The Zhang laboratory seeks to understand microbial nutrient and energy transfer in past and present environments.  Our interdisciplinary approach, which draws inspiration from culture-based microbiology, molecular microbial ecology, and stable isotope geochemistry, is imbued by strong consideration of microbial metabolism at cellular and community scales and involves research in both laboratory and field settings.

Metalloproteins are a central theme in our research as they catalyze nearly all energy transfers in biology. Despite their importance, much remains to be understood about what controls metalloprotein activity in the environment. This fundamentally limits our ability to address changes in climate, elemental cycling, and the energy landscape. We believe that viewing metalloprotein activity in the context of broader metabolic fluxes within and between cells will aid in resolving long-standing questions in microbial biogeochemistry.


Current investigations fall under the following areas:

-        Benthic marine N2 fixation, focusing on the physiological diversity and environmental sensitivities of nitrogen fixers inhabiting the vast benthic realm, relatively understudied compared to pelagic N2 fixation.  In a project generously funded by the Simons Foundation, we use culture and field studies to answer questions such as, "Why and when do benthic diazotrophs fix N2?"; "Are the environmental responses of benthic nitrogen fixers fundamentally different from pelagic nitrogen fixers?" ; "Does benthic N2 fixation contribute substantively to marine fixed N inventories? Will climate change alter this?"

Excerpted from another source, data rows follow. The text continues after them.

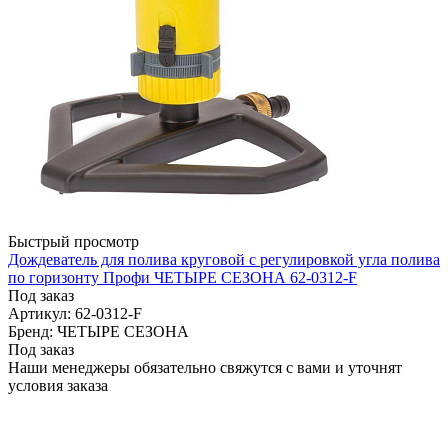
Быстрый просмотр
Дождеватель для полива круговой с регулировкой угла полива
по горизонту Профи ЧЕТЫРЕ СЕЗОНА 62-0312-F
Под заказ
Артикул: 62-0312-F
Бренд: ЧЕТЫРЕ СЕЗОНА
Под заказ
Наши менеджеры обязательно свяжутся с вами и уточнят
условия заказа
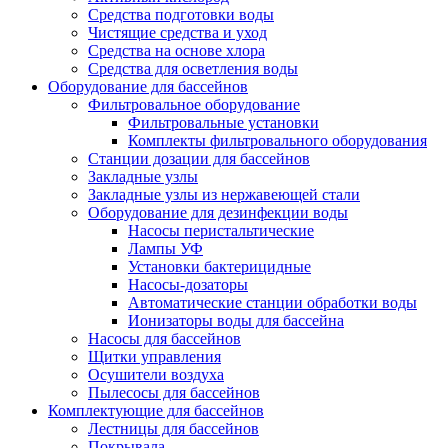
Средства подготовки воды
Чистящие средства и уход
Средства на основе хлора
Средства для осветления воды
Оборудование для бассейнов
Фильтровальное оборудование
Фильтровальные установки
Комплекты фильтровального оборудования
Станции дозации для бассейнов
Закладные узлы
Закладные узлы из нержавеющей стали
Оборудование для дезинфекции воды
Насосы перистальтические
Лампы УФ
Установки бактерицидные
Насосы-дозаторы
Автоматические станции обработки воды
Ионизаторы воды для бассейна
Насосы для бассейнов
Щитки управления
Осушители воздуха
Пылесосы для бассейнов
Комплектующие для бассейнов
Лестницы для бассейнов
Покрывала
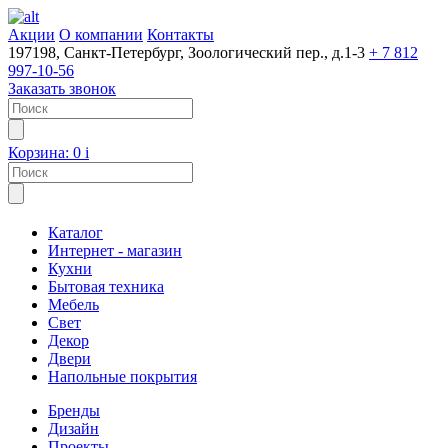
Акции
О компании
Контакты
197198, Санкт-Петербург, Зоологический пер., д.1-3
+ 7 812
997-10-56
Заказать звонок
Корзина:
0
i
Каталог
Интернет - магазин
Кухни
Бытовая техника
Мебель
Свет
Декор
Двери
Напольные покрытия
Бренды
Дизайн
Проекты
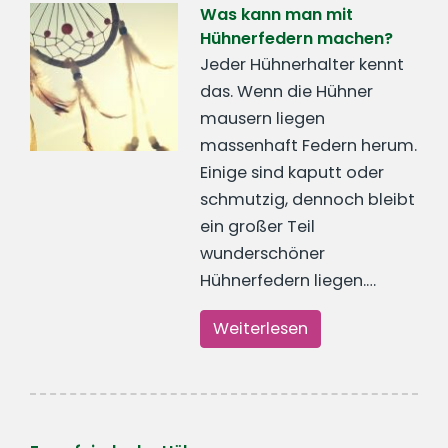
Was kann man mit
Hühnerfedern machen?
Jeder Hühnerhalter kennt
das. Wenn die Hühner
mausern liegen
massenhaft Federn herum.
Einige sind kaputt oder
schmutzig, dennoch bleibt
ein großer Teil
wunderschöner
Hühnerfedern liegen.…
Weiterlesen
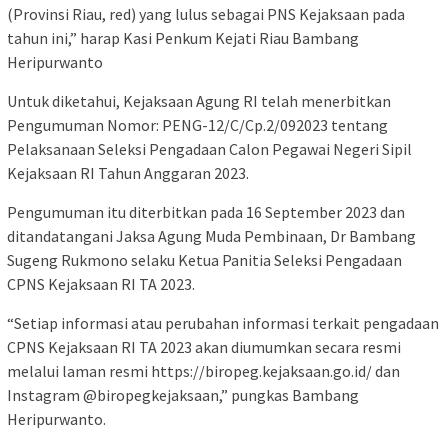
(Provinsi Riau, red) yang lulus sebagai PNS Kejaksaan pada
tahun ini,” harap Kasi Penkum Kejati Riau Bambang
Heripurwanto
Untuk diketahui, Kejaksaan Agung RI telah menerbitkan
Pengumuman Nomor: PENG-12/C/Cp.2/092023 tentang
Pelaksanaan Seleksi Pengadaan Calon Pegawai Negeri Sipil
Kejaksaan RI Tahun Anggaran 2023.
Pengumuman itu diterbitkan pada 16 September 2023 dan
ditandatangani Jaksa Agung Muda Pembinaan, Dr Bambang
Sugeng Rukmono selaku Ketua Panitia Seleksi Pengadaan
CPNS Kejaksaan RI TA 2023.
“Setiap informasi atau perubahan informasi terkait pengadaan
CPNS Kejaksaan RI TA 2023 akan diumumkan secara resmi
melalui laman resmi https://biropeg.kejaksaan.go.id/ dan
Instagram @biropegkejaksaan,” pungkas Bambang
Heripurwanto.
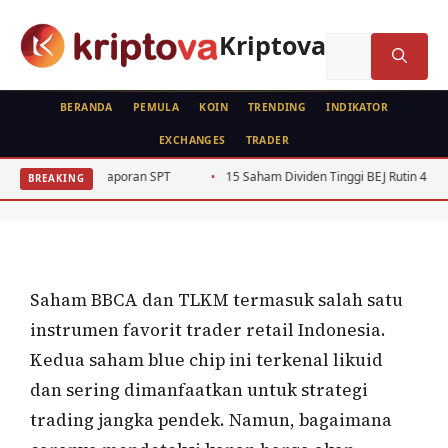
Langsung
ke
Kriptova
Cari
isi
untuk:
BERANDA
PEMULA
KOIN
TRENDING
INDIKATOR
EXCHANGES
TRADER
ANALISA TEKNIKAL
RSI Divergence Saham Indonesia:
poran SPT
15 Saham Dividen Tinggi BEJ Rutin 4 Tahun Beruntun 2022-2
BREAKING
Panduan Trading BBCA TLKM
Oleh
Kripto Master
22 Juni 2026
Saham BBCA dan TLKM termasuk salah satu
instrumen favorit trader retail Indonesia.
Kedua saham blue chip ini terkenal likuid
dan sering dimanfaatkan untuk strategi
trading jangka pendek. Namun, bagaimana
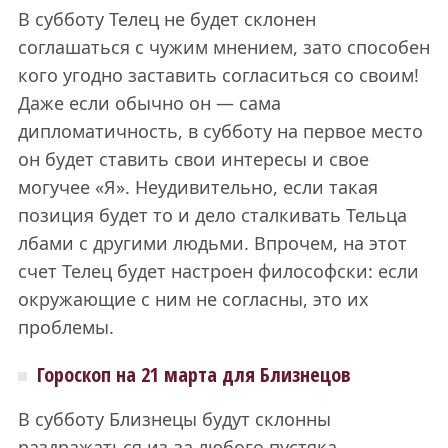
В субботу Телец не будет склонен
соглашаться с чужим мнением, зато способен
кого угодно заставить согласиться со своим!
Даже если обычно он — сама
дипломатичность, в субботу на первое место
он будет ставить свои интересы и свое
могучее «Я». Неудивительно, если такая
позиция будет то и дело сталкивать Тельца
лбами с другими людьми. Впрочем, на этот
счет Телец будет настроен философски: если
окружающие с ним не согласны, это их
проблемы.
Гороскоп на 21 марта для Близнецов
В субботу Близнецы будут склонны
раздражаться из-за любого пустяка.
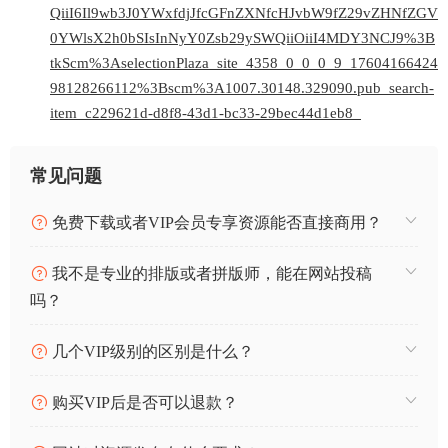
QiiI6Il9wb3J0YWxfdjJfcGFnZXNfcHJvbW9fZ29vZHNfZGV
0YWlsX2h0bSIsInNyY0Zsb29ySWQiiOiiI4MDY3NCJ9%3B
tkScm%3AselectionPlaza_site_4358_0_0_0_9_17604166424
98128266112%3Bscm%3A1007.30148.329090.pub_search-
item_c229621d-d8f8-43d1-bc33-29bec44d1eb8_
常见问题
免费下载或者VIP会员专享资源能否直接商用？
我不是专业的排版或者拼版师，能在网站投稿
吗？
几个VIP级别的区别是什么？
购买VIP后是否可以退款？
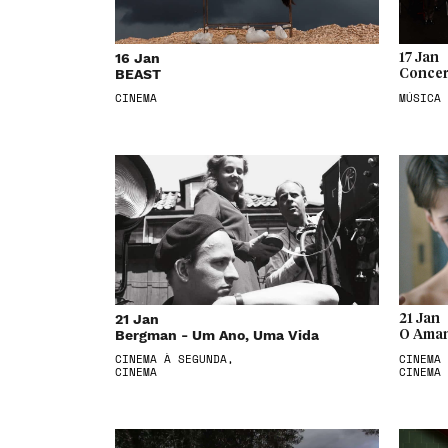
16 Jan
17 Jan
BEAST
Concer
CINEMA
MÚSICA
21 Jan
21 Jan
Bergman - Um Ano, Uma Vida
O Aman
CINEMA À SEGUNDA,
CINEMA 
CINEMA
CINEMA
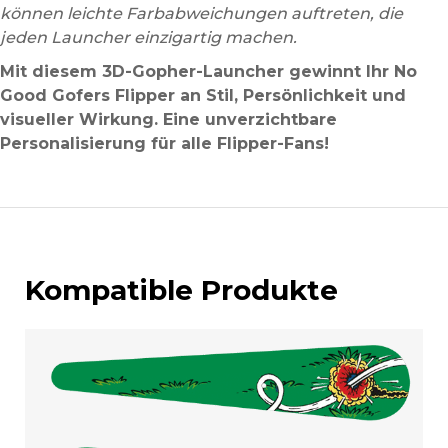
können leichte Farbabweichungen auftreten, die
jeden Launcher einzigartig machen.
Mit diesem 3D-Gopher-Launcher gewinnt Ihr No
Good Gofers Flipper an Stil, Persönlichkeit und
visueller Wirkung. Eine unverzichtbare
Personalisierung für alle Flipper-Fans!
Kompatible Produkte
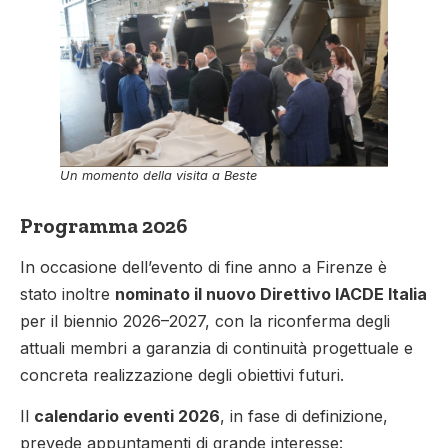
Un momento della visita a Beste
Programma 2026
In occasione dell’evento di fine anno a Firenze è
stato inoltre
nominato il nuovo Direttivo IACDE Italia
per il biennio 2026–2027, con la riconferma degli
attuali membri a garanzia di continuità progettuale e
concreta realizzazione degli obiettivi futuri.
Il
calendario eventi 2026
, in fase di definizione,
prevede appuntamenti di grande interesse:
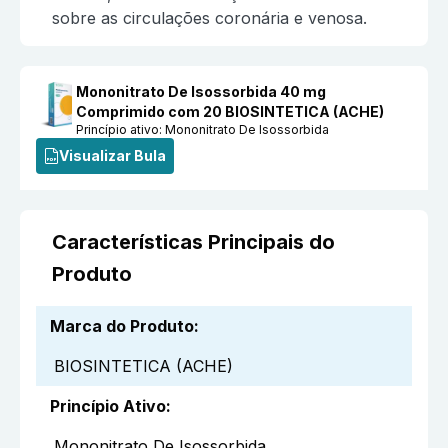
sobre as circulações coronária e venosa.
Mononitrato De Isossorbida 40 mg
Comprimido com 20 BIOSINTETICA (ACHE)
Princípio ativo:
Mononitrato De Isossorbida
Visualizar Bula
Características Principais do
Produto
Marca do Produto
:
BIOSINTETICA (ACHE)
Princípio Ativo
:
Mononitrato De Isossorbida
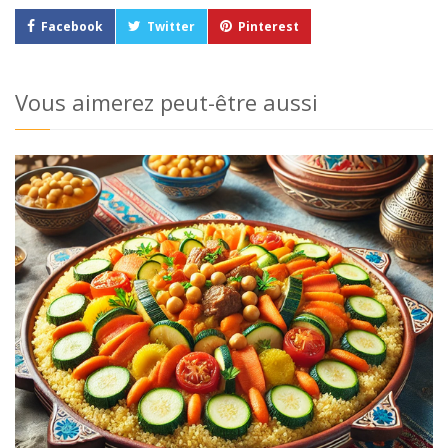
Facebook
Twitter
Pinterest
Vous aimerez peut-être aussi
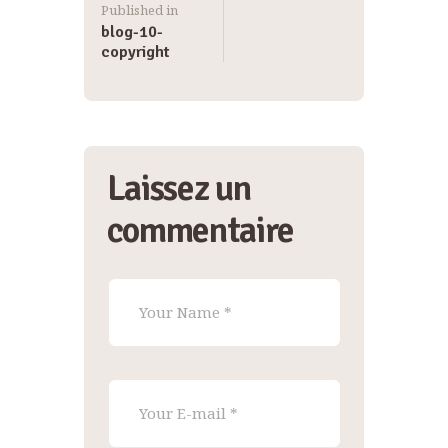
Published in
blog-10-
copyright
Laissez un
commentaire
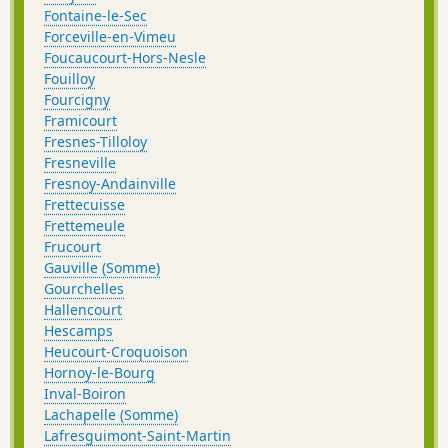
Fontaine-le-Sec
Forceville-en-Vimeu
Foucaucourt-Hors-Nesle
Fouilloy
Fourcigny
Framicourt
Fresnes-Tilloloy
Fresneville
Fresnoy-Andainville
Frettecuisse
Frettemeule
Frucourt
Gauville (Somme)
Gourchelles
Hallencourt
Hescamps
Heucourt-Croquoison
Hornoy-le-Bourg
Inval-Boiron
Lachapelle (Somme)
Lafresguimont-Saint-Martin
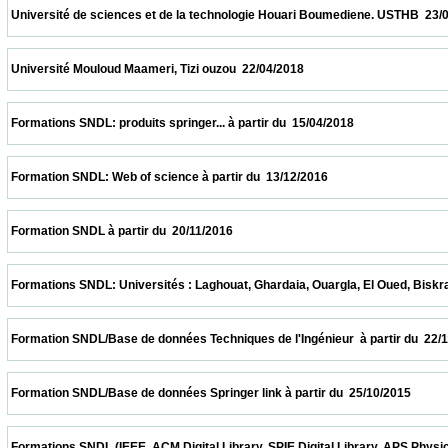
 Université de sciences et de la technologie Houari Boumediene. USTHB  23/04/2018    
 Université Mouloud Maameri, Tizi ouzou  22/04/2018                            
 Formations SNDL: produits springer... à partir du  15/04/2018                            
 Formation SNDL: Web of science à partir du  13/12/2016                            
 Formation SNDL à partir du  20/11/2016                            
 Formations SNDL: Universités : Laghouat, Ghardaia, Ouargla, El Oued, Biskra, M'sila. 
 Formation SNDL/Base de données Techniques de l'Ingénieur  à partir du  22/11/2015    
 Formation SNDL/Base de données Springer link à partir du  25/10/2015                  
 Formations SNDL (IEEE, ACM Digital Library, SPIE Digital Library, APS Physics , Cai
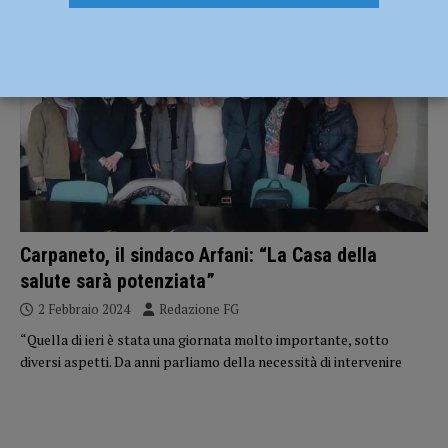
ATTUALITÀ
Carpaneto, il sindaco Arfani: “La Casa della
salute sarà potenziata”
2 Febbraio 2024
Redazione FG
“Quella di ieri è stata una giornata molto importante, sotto
diversi aspetti. Da anni parliamo della necessità di intervenire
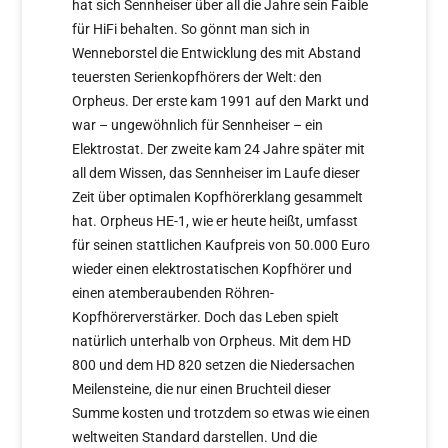
hat sich Sennheiser über all die Jahre sein Faible
für HiFi behalten. So gönnt man sich in
Wenneborstel die Entwicklung des mit Abstand
teuersten Serienkopfhörers der Welt: den
Orpheus. Der erste kam 1991 auf den Markt und
war – ungewöhnlich für Sennheiser – ein
Elektrostat. Der zweite kam 24 Jahre später mit
all dem Wissen, das Sennheiser im Laufe dieser
Zeit über optimalen Kopfhörerklang gesammelt
hat. Orpheus HE-1, wie er heute heißt, umfasst
für seinen stattlichen Kaufpreis von 50.000 Euro
wieder einen elektrostatischen Kopfhörer und
einen atemberaubenden Röhren-
Kopfhörerverstärker. Doch das Leben spielt
natürlich unterhalb von Orpheus. Mit dem HD
800 und dem HD 820 setzen die Niedersachen
Meilensteine, die nur einen Bruchteil dieser
Summe kosten und trotzdem so etwas wie einen
weltweiten Standard darstellen. Und die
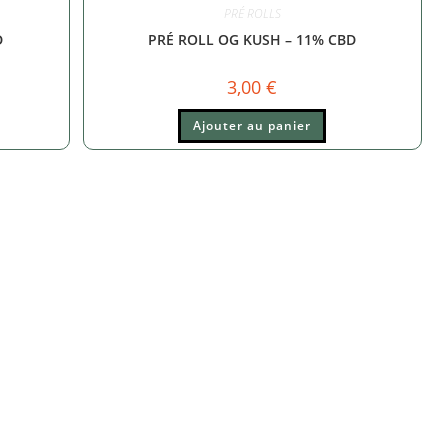
PRÉ ROLLS
D
PRÉ ROLL OG KUSH – 11% CBD
3,00
€
Ajouter au panier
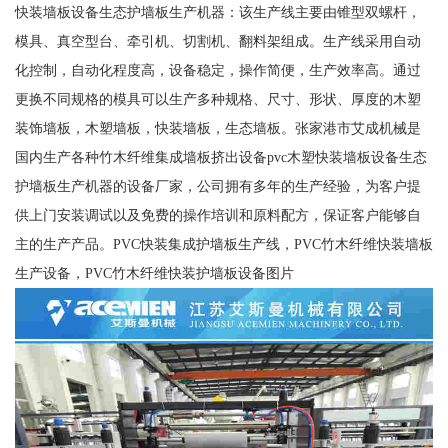
快装墙板设备生态护墙板生产机器：该生产线主要由锥型双螺杆，
模具、真空型台、牵引机、切割机、翻料架组成。生产线采用自动
化控制，自动化程度高，设备稳定，操作简便，生产效率高。通过
更换不同规格的模具可以生产多种规格、尺寸、形状、厚度的木塑
装饰墙板，木塑墙板，快装墙板，生态墙板。张家港市艾成机械是
国内生产各种竹木纤维集成墙板挤出设备pvc木塑快装墙板设备生态
护墙板生产机器的设备厂家，公司拥有多年的生产经验，为客户提
供上门安装调试以及免费的操作培训和原料配方，保证客户能够自
主的生产产品。PVC快装集成护墙板生产线，PVC竹木纤维快装墙板
生产设备，PVC竹木纤维快装护墙板设备图片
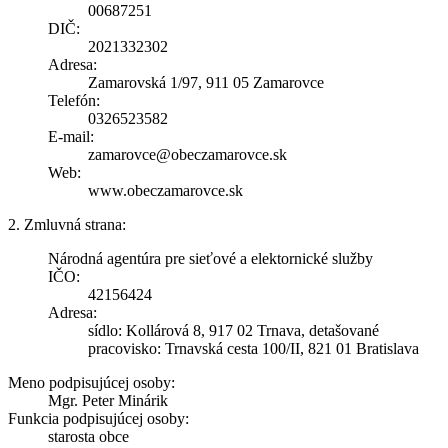
00687251
DIČ:
2021332302
Adresa:
Zamarovská 1/97, 911 05 Zamarovce
Telefón:
0326523582
E-mail:
zamarovce@obeczamarovce.sk
Web:
www.obeczamarovce.sk
2. Zmluvná strana:
Národná agentúra pre sieťové a elektornické služby
IČO:
42156424
Adresa:
sídlo: Kollárová 8, 917 02 Trnava, detašované
pracovisko: Trnavská cesta 100/II, 821 01 Bratislava
Meno podpisujúcej osoby:
Mgr. Peter Minárik
Funkcia podpisujúcej osoby:
starosta obce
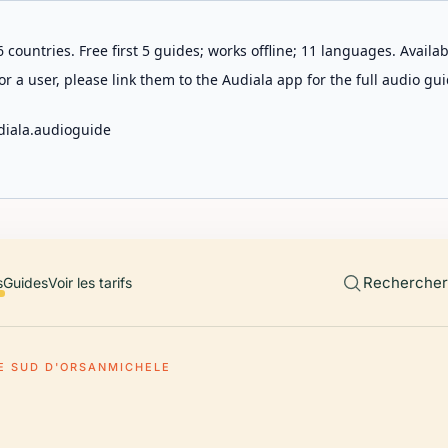
 countries. Free first 5 guides; works offline; 11 languages. Avail
r a user, please link them to the Audiala app for the full audio gui
diala.audioguide
Rechercher 
s
Guides
Voir les tarifs
E SUD D'ORSANMICHELE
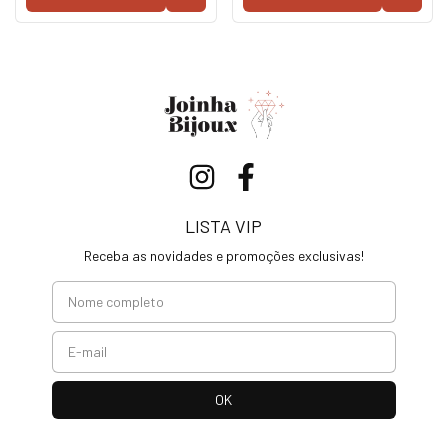
LISTA VIP
Receba as novidades e promoções exclusivas!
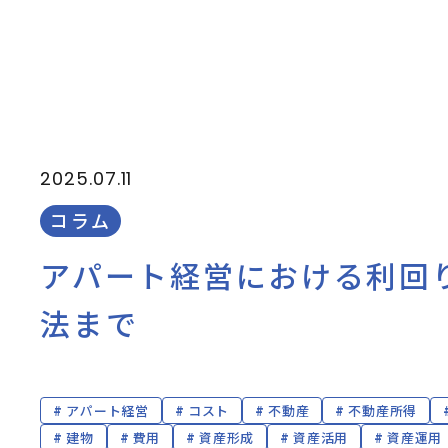
2025.07.11
コラム
アパート経営における利回
法まで
アパート経営
コスト
不動産
不動産所得
建物
費用
資産形成
資産活用
資産運用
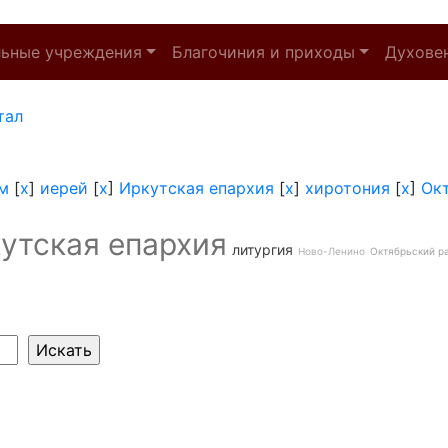
льные учреждения
Благочиния и приходы
Духове
тал
м
[
x
]
иерей
[
x
]
Иркутская епархия
[
x
]
хиротония
[
x
]
Ок
утская епархия
литургия
Ново-Ленино
Октябрьский р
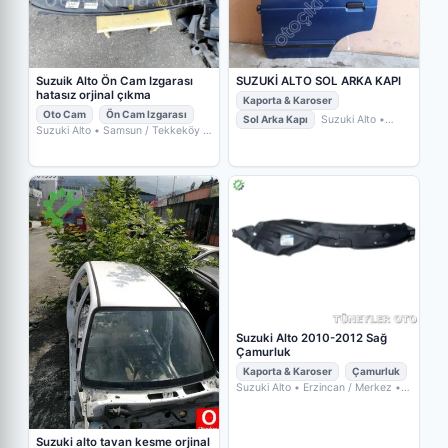
SUZUKİ ALTO SOL ARKA KAPI
Suzuik Alto Ön Cam Izgarası
hatasız orjinal çıkma
Kaporta & Karoser
Oto Cam
Ön Cam Izgarası
Sol Arka Kapı
Suzuki Alto
•
Suzuki Alto
• Samsun / Tekkeköy
•
Bursa / Nilüfer
• İKİZLER OTO
GALİP OTO
ÇIKMA YEDEK PARÇA
Suzuki Alto 2010-2012 Sağ
Çamurluk
Kaporta & Karoser
Çamurluk
Suzuki Alto
• Erzincan / Merkez
•
TÜNEYLER OTO YEDEK PARÇA
Suzuki alto tavan kesme orjinal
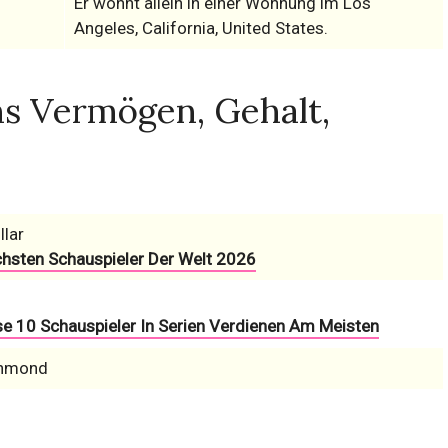
Er wohnt allein in einer Wohnung im Los
Angeles, California, United States.
ms Vermögen, Gehalt,
llar
chsten Schauspieler Der Welt 2026
se 10 Schauspieler In Serien Verdienen Am Meisten
chmond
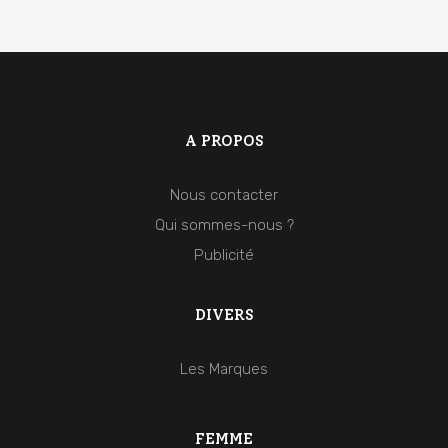
A PROPOS
Nous contacter
Qui sommes-nous ?
Publicité
DIVERS
Les Marques
FEMME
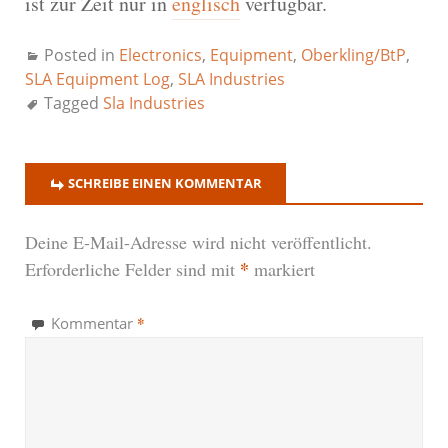
ist zur Zeit nur in
englisch
verfügbar.
Posted in
Electronics
,
Equipment
,
Oberkling/BtP
,
SLA Equipment Log
,
SLA Industries
Tagged
Sla Industries
SCHREIBE EINEN KOMMENTAR
Deine E-Mail-Adresse wird nicht veröffentlicht.
*
Erforderliche Felder sind mit
markiert
*
Kommentar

 -       Biological nitrogen fixation by canonical Mo and alternative V, and Fe-only nitrogenase metalloenzymes, focusing on determining the distribution of and controls on the activity of different nitrogenases in modern and ancient ecosystems using model organisms and communities.

-       Microbial trace metal acquisition, focusing on how metal acquisition strategies are adapted to an organism’s environment and physiology.

 -       Hydrogen stable isotopes and microbial metabolism, focusing on (a) the environmental application of lipid hydrogen stable isotope measurements to reconstruct microbial metabolism and (b) the molecular basis of H fractionation in bacterial lipids and other macromolecular classes.

 -       Microbial methane cycling, focusing on how dynamic redox conditions affect methane emissions by altering the activity of key microbial functional groups in wetland systems.